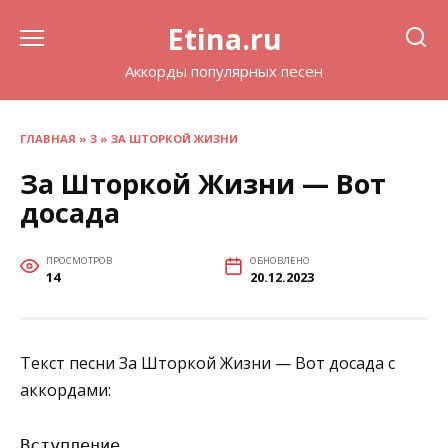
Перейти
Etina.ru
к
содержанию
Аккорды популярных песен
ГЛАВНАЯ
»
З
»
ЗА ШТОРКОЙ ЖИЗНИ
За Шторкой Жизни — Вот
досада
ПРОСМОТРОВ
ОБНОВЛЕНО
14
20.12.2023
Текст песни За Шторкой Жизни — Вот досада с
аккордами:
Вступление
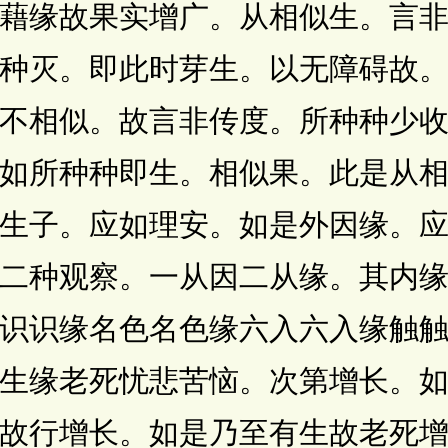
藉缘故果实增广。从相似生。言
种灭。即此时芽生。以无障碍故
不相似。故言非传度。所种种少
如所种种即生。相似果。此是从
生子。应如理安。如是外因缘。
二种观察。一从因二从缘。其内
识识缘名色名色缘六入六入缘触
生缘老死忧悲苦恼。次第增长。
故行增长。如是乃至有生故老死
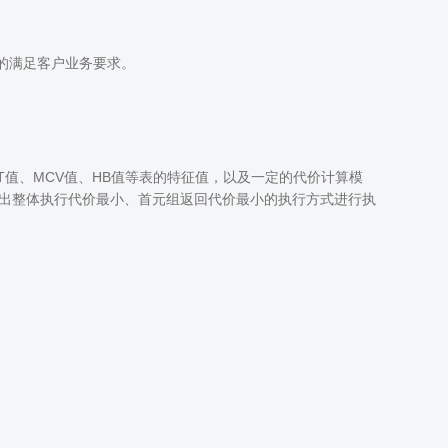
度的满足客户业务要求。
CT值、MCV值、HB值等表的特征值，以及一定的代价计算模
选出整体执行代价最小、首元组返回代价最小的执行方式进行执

--------------------

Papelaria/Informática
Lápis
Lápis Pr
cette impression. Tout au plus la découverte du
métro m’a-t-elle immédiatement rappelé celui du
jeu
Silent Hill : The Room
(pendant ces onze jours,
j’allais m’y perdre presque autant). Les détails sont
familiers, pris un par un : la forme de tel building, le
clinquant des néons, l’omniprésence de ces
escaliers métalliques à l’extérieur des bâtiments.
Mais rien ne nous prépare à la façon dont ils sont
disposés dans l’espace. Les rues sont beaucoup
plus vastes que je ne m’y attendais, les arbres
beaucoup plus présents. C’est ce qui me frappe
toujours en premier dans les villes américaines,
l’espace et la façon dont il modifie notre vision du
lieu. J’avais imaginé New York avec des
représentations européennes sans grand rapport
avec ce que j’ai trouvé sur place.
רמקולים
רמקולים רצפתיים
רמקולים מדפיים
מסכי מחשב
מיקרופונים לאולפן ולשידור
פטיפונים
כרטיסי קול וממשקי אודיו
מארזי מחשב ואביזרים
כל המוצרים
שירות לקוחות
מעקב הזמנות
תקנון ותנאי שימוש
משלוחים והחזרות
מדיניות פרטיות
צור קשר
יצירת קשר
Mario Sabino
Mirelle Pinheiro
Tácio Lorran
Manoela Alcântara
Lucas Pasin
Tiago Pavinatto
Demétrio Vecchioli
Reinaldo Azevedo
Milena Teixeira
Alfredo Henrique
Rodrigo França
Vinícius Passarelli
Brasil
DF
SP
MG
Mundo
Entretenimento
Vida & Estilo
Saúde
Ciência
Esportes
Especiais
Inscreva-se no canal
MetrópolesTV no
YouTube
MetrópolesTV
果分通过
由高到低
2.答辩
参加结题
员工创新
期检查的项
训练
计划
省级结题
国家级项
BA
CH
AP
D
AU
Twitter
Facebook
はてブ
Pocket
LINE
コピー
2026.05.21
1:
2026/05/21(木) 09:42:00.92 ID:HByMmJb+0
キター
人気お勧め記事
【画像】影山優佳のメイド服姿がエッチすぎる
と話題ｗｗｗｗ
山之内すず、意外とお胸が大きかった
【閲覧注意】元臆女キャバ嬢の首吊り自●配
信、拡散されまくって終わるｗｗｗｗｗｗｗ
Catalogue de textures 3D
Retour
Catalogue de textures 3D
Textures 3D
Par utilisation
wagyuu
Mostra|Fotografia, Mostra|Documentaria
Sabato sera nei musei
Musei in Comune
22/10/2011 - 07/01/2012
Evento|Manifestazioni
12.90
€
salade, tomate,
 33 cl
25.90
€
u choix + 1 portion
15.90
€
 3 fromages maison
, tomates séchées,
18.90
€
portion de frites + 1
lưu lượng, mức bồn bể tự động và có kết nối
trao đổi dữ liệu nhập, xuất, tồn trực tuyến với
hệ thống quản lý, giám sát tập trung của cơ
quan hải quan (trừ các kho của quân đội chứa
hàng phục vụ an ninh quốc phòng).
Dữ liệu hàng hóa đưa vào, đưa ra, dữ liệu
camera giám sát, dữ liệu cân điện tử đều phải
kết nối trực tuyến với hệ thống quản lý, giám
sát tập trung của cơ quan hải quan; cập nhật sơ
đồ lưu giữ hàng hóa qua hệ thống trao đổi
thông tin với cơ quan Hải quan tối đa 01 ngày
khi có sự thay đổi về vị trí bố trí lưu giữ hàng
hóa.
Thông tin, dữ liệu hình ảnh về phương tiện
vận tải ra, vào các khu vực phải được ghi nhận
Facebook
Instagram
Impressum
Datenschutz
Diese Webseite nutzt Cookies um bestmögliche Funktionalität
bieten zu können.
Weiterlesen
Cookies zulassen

--------------------

- What you should do -
Return each line of the data above that contains the word "досада".

- Task result -
досада
Текст песни За Шторкой Жизни — Вот досада с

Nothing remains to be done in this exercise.